Attendance: local(Eddie, Roberto, Oliver, Lola, Andrea, Jamie, Huang, Luca, Harry, Ricardo, Alessandro, Miguel);remote(Rolf, Michael, Jon, Kyle, Daniele, Ronald, John, Christian Sottrup (NDGF) ).

Experiments round table:

  • ATLAS reports -
    • Nov 8th - 9th (Mon, Tue)
      • last night, heavy ion collisions with stable beams, ATLAS in data taking mode.
      • p-p data reprocessing going on at T1s. It's about to submit 3rd batch of jobs to process the data taken during October (~217 TB in total)
    • T0:
      • this night around 4:07 - 4:22 am, we observed many acronjob failures, most probably due to AFS problems. Has CERN observed something? [ Harry. Nothing in morning meeting. Alessandro - have observed also yesterday short glitches, last week too. ]
    • T1s:
      • short SE glitches at INFN-T1 last evening (~6:00 pm CERN time). After the GGUS:64056 opened, problem seemed to be gone. [ Daniele - GGUS ticket solved. In case it comes again please let us know. ]
      • data reprocessing backlog at SARA due to the CE issue reported yesterday. Although the problem was fixed, ATLAS didn't reach reasonable amount of CPU share to catch it up. SARA reconfigured the share so now more jobs are able to run at SARA (thanks for the help). Still watching the progress and preparing alternative plans in case we need it for next batch of data reprocessing.
      • FZK increased the DATADISK space token, 100% ESD replication resumed.
    • T2s:
      • copy-on-demand mechanism for ESD/DESD analysis implemented for UK cloud; therefore auto-replication ESD/DESD stopped
      • keep T2-T2 functional test to CA-ALBERTA-WESTGRID-T2 and CA-VICTORIA-WESTGRID-G2 for debugging the FTS + gridftp door setup that is causing T2-T2 transfer failures in CA cloud.

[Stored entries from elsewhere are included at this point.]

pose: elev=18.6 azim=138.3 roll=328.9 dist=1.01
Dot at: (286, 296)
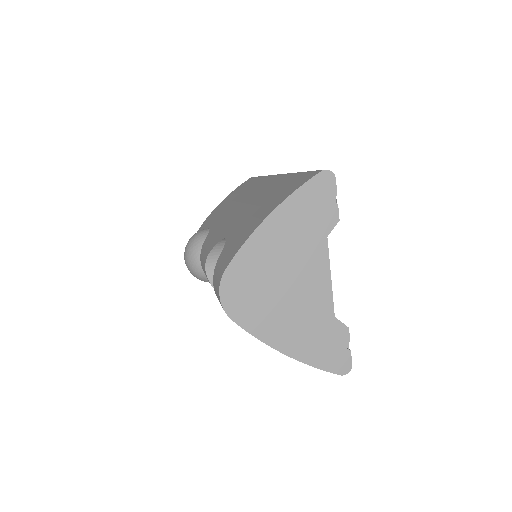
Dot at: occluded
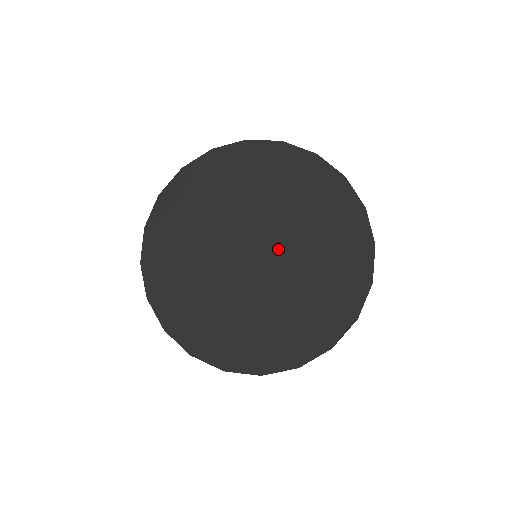
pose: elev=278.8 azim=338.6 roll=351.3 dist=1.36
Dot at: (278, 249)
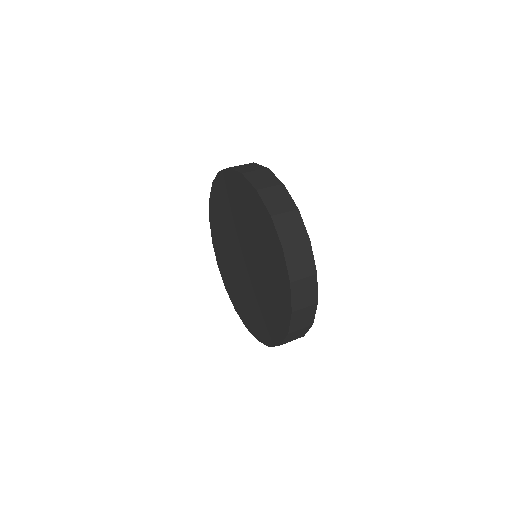
Dot at: (253, 267)
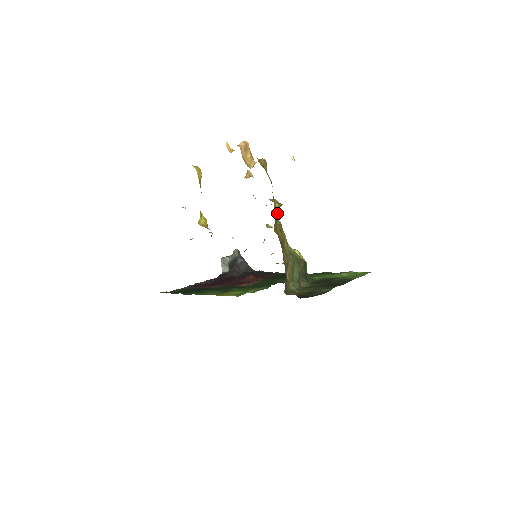
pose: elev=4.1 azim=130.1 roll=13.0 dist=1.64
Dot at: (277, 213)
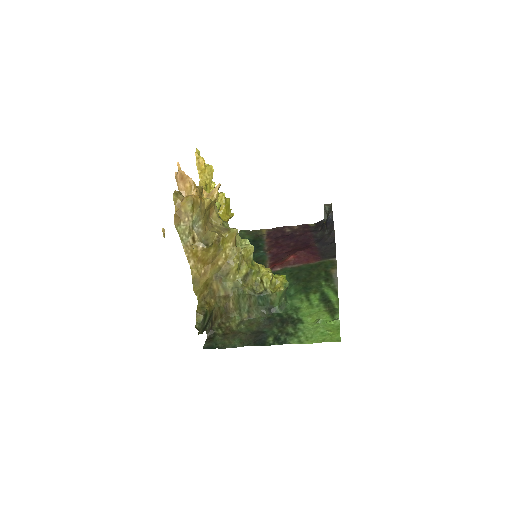
Dot at: (208, 252)
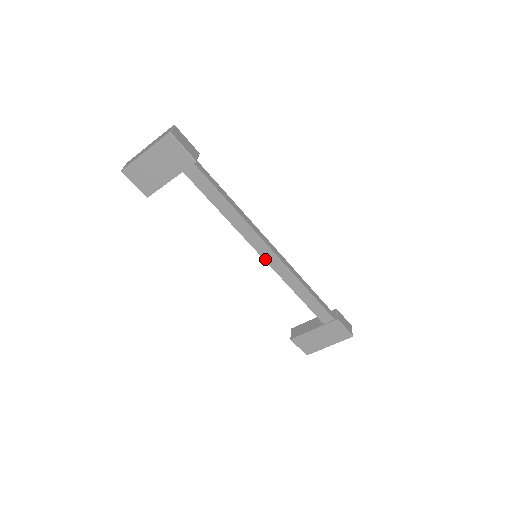
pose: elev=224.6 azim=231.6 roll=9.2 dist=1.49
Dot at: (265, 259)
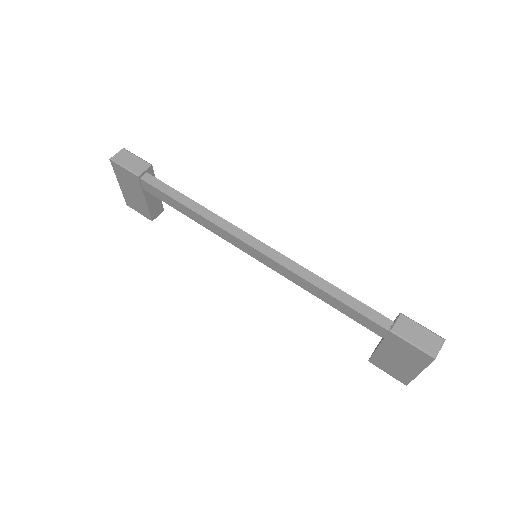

  • ALICE reports - GENERAL INFORMATION: The amount of RAW data is still at the level that we can reconstruct all runs Pass1@T0 quasi online and the data replication to T1s can follow the data taking (no backlog). Analysis is ongoing. The MC production has returned to normal.
    • T0 site
      • Nothing to report
    • T1 sites
      • FZK: The disk at SE was full, so it could not store more files. They are working on getting new storage capacity up, so issue will be probably solved by today
    • T2 sites
      • Usual operations

  • LHCb reports - MC campaign still going on, users jobs, reconstruction tail
    • T0
      • GGUS:64043 (opened yesterday). Files could not be accessed. CASTOR support now asking to close it, we still see some failures. Re-checking on our side. [ Miguel - you are seeing timeouts right? In effect the # files being opened and their location on servers is causing users to block each other out. Users see some timeouts - maximum # of connections reached. Roberto - user addressing huge number of files? A: that is a special case - user activity conflicting with each other on default pool. Would be better if user activity could be moved to xroot. Other option is to add some more h/w. This would have more limitations than first option. Roberto - do not have control on users doing analysis using lxbatch. Will encourage usage of xroot. ]
      • GGUS:63933 (opened 5 days ago). Shared area slowness causing jobs to fail. Seems to be understood. Can probably close - just wait to see if there are some more problems in this area.
    • T1 site issues:
      • NTR
      • [ Eddie - still tests timing out with shared area of IN2P3. Both CE and SRM. Still many errors from many tests. Rolf - shared area problem - a lot of things are ongoing there. Have isolated some WNs to see if only LHCb is working on them. Try to simulate heavy load for LHCb setup. On concrete issue mentioned don't know if this has been seen here. Ticket reference? Roberto - no ticket opened on recent SAM failures. Rolf - report at next T1SCM and also MB. ]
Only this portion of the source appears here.